Creating memorials in loving memory of our pets...

  
Memorial created 04-27-2007 by
Michelle Harvey
Princess Baby Girl
April 9 1993 - April 2 2007

Physical message from beyond...

A TRULY ASTONISHING  STORY!

As I have mentioned before, I have only recently begun to visit Princess's favorite beach again after an 18 month absence. Last weekend (May 17-18, 2008) was unseasonably hot for us with temperatures reaching the mid to upper 80's. My husband, Bailey and I decided to take early morning walks on the beach.

Saturday was the hotter day but it was Sunday that something truly astounding happened. The tides were low so we could walk farther out than usual. After walking almost 3 miles down the beach, we turned and headed for home. Mind you, this was exactly the same route we had taken out. We are very conscious of debris and trash left on or near the beach and pick up and haul out whatever we can. The previous day we picked up dozens of bottles and cans carelessly discard by uncaring beach users.

Halfway back, I spotted a dreaded and often deadly (to sea creatures) mylar balloon a few feet off shore. It was mostly deflated and Bailey swam/walked out to it. I was hoping I could persuade her to bring it to me but it spooked her so it was up to me. I removed my beach shoes and socks and began to walk out to the balloon. In Puget Sound the average water temp is around 50 degrees so even on this warm day, it was cold when it got up to my upper calf and lower thigh!

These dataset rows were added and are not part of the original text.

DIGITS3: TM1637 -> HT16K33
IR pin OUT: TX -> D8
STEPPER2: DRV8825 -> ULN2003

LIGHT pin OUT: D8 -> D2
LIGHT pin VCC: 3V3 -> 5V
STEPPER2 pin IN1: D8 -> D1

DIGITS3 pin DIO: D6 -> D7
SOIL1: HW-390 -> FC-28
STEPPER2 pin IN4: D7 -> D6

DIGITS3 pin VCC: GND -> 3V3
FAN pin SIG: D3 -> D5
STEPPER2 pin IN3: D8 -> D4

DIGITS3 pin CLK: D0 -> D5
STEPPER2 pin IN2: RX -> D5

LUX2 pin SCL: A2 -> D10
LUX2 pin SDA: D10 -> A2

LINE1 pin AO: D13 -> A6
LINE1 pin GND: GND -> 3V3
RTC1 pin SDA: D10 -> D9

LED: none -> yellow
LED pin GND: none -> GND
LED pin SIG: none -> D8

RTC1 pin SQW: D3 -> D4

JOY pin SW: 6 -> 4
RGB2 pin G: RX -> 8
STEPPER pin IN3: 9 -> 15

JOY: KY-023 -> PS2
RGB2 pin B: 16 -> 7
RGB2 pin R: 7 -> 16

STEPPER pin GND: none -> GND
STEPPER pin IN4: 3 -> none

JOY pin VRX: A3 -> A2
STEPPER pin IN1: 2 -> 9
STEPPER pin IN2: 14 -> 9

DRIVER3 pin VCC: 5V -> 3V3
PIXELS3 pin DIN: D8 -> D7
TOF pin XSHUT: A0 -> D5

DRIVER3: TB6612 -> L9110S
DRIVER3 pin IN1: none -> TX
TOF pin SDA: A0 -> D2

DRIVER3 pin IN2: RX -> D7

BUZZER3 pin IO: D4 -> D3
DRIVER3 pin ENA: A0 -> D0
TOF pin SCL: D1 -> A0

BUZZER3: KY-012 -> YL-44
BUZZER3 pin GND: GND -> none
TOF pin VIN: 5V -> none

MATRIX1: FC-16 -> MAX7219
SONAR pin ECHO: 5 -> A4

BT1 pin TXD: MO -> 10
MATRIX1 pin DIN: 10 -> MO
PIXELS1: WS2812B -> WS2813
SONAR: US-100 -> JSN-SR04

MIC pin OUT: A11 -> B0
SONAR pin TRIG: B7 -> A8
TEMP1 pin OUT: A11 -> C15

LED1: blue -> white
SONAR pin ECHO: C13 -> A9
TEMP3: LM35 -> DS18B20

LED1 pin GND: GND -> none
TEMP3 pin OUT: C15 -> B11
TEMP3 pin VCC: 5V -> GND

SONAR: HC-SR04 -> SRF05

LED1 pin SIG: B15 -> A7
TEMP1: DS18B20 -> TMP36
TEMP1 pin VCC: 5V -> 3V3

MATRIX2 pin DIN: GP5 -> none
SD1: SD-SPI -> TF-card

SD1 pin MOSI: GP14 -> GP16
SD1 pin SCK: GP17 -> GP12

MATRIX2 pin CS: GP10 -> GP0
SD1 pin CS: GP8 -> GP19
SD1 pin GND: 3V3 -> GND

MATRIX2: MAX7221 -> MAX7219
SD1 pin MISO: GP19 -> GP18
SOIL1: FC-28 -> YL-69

When I reached for the balloon, I gasped and said to my husband, "Oh my God, you will not believe this!" As I walked back in I was so overcome I began to cry. Holding the balloon up my husband saw the message on it was:

PRINCESS!

That balloon, slighly faded and water logged is shown here.

Had one thing been different; the tides, higher, the weather cooler, not walking as far on that day, not caring about the trash or anything, I would not have seen this message.

It wasn't until a bit later that I realized what the date was. It would have been 15 years earlier give or take only a few days that Princess would have come into my life. You see she was given to me by Scott for an early 40th birthday gift. We were to be moving from our home of 13 years in just a few months. I got Princess when she was six weeks old (born April 9, 1993) so 6 weeks from that date would have been May 21, 1993!

A coincidence? I choose to think not. Princess is still with me trying to help me even now over a year after her death.

 Thank you Princess. I love you so 

 

http://www.animalexpression.com/

MAGGIE BUNCE Animal Communicator Extraodinaire!

If you have lost a dear furchild or still have one and would like to be able to communicate with them on a different level, I highly recommend visiting Maggie.  Her communications with Princess have literally changed my life.

After Princess's passing, I found myself questioning my lack of spirituality. As such, I opened myself to many new possibilities, including afterlife communication, and communication with another species.

While I was raised in family with connections to an organized (though unconventional at that time...Buddhism) religion, I never considered myself particularly spiritual. My desire to look beyond what is here changed all of that and Maggie, through Princess is a BIG part of that.

I have been meditating and started online classes to help with lifelong struggles. I started grief counseling and am looking at ways to change and improve my life.

The information she obtained from Princess opened my mind and my heart to changes I need to make and things I need to do to evolve into the person I need to become on many levels. These things are so profound that I hope to make a trip across the country to take a class from Maggie this fall.

Unfortunately, Maggie is no longer doing communications. 

 

 

JOY TURNER COMMUNICATION 2010

On January 31, 2010, I had animal communicator Joy Turner (from the northwest) speak with Princess.  Princess was very comforting and told me that I did the right thing by taking her to the emergency clinic although she did not want to go.  She said if I had not I would not have forgiven myself for that either.  She is waiting patiently for me to quit grieving so she can come to me in dreams or even in physical form but cannot do so until I can remember her with love and joy instead of grief and pain. If only I can get to that point what a joy it would be to see her again.  

You would think that just hearing that would snap me out of it but it has not. I am working with all of my might to get my head screwed on straight and rethink and "refeel" but I am not doing too well with that just yet so I will keep at it until I succeed.

She also told me that she is staying at the bridge instead of coming back in physical form now.  She is helping fearful and shy animals there just as she helped our Marquisea here. 

I always wanted to know what happened, why she died so quickly and she told me.  She was never to have stayed as long as she did.  She was supposed to go shortly after her cancer began yet she would not leave me.  Finally she was taken and that was that.   I am comforted knowing this for some odd reason, perhaps it makes me know that there was nothing else I could have done I don't know.